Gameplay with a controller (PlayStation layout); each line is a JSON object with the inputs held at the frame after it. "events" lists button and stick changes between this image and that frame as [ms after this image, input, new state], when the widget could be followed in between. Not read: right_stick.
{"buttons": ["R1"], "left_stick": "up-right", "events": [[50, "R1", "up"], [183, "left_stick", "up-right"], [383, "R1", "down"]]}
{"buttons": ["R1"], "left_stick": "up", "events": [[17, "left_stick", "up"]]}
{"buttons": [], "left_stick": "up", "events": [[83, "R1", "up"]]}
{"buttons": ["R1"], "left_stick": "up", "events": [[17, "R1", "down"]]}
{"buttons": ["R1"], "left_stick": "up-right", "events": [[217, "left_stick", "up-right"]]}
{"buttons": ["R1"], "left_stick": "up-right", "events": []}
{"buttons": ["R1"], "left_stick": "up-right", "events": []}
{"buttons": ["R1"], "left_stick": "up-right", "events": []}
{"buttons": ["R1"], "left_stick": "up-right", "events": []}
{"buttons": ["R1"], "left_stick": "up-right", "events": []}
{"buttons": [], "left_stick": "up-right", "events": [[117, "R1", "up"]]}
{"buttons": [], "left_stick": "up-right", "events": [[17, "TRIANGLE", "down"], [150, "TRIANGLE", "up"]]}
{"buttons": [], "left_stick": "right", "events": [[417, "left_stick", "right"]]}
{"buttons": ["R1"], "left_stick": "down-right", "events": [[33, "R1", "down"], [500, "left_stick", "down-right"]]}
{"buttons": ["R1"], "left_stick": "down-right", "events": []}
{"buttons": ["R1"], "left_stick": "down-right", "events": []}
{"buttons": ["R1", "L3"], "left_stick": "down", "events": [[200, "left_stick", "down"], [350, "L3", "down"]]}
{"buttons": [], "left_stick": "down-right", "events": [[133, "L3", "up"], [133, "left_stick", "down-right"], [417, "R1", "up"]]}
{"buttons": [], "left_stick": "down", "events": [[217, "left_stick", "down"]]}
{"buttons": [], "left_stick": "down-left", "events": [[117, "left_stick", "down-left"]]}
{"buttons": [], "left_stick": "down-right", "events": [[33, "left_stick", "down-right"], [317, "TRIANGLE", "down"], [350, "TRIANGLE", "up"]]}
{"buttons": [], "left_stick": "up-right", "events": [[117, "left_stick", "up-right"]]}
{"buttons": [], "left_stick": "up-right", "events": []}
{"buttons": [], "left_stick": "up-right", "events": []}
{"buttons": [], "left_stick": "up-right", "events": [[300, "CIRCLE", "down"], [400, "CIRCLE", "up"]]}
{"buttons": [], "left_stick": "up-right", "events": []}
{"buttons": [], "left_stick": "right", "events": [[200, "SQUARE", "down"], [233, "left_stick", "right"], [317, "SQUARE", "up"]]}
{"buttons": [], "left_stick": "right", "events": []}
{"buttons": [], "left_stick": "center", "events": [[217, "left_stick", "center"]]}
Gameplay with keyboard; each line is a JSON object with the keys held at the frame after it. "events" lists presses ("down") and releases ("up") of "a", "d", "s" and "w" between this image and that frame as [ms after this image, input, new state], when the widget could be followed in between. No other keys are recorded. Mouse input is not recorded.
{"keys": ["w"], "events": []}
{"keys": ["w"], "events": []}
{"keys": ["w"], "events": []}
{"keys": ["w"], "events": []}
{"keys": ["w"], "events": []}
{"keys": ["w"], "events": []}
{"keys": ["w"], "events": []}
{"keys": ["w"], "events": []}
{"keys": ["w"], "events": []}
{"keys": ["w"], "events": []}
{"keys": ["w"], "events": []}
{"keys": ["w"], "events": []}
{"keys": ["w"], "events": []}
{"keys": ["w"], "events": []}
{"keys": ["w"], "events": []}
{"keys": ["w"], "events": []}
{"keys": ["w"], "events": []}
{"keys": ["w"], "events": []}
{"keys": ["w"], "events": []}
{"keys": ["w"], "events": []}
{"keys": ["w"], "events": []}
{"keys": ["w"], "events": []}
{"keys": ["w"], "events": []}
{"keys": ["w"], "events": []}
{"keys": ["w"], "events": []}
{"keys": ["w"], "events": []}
==*==
### Work item
If a line of the entries above holds the word "TRIANGLE", count it; report only how many such lines there are.

### Answer space
2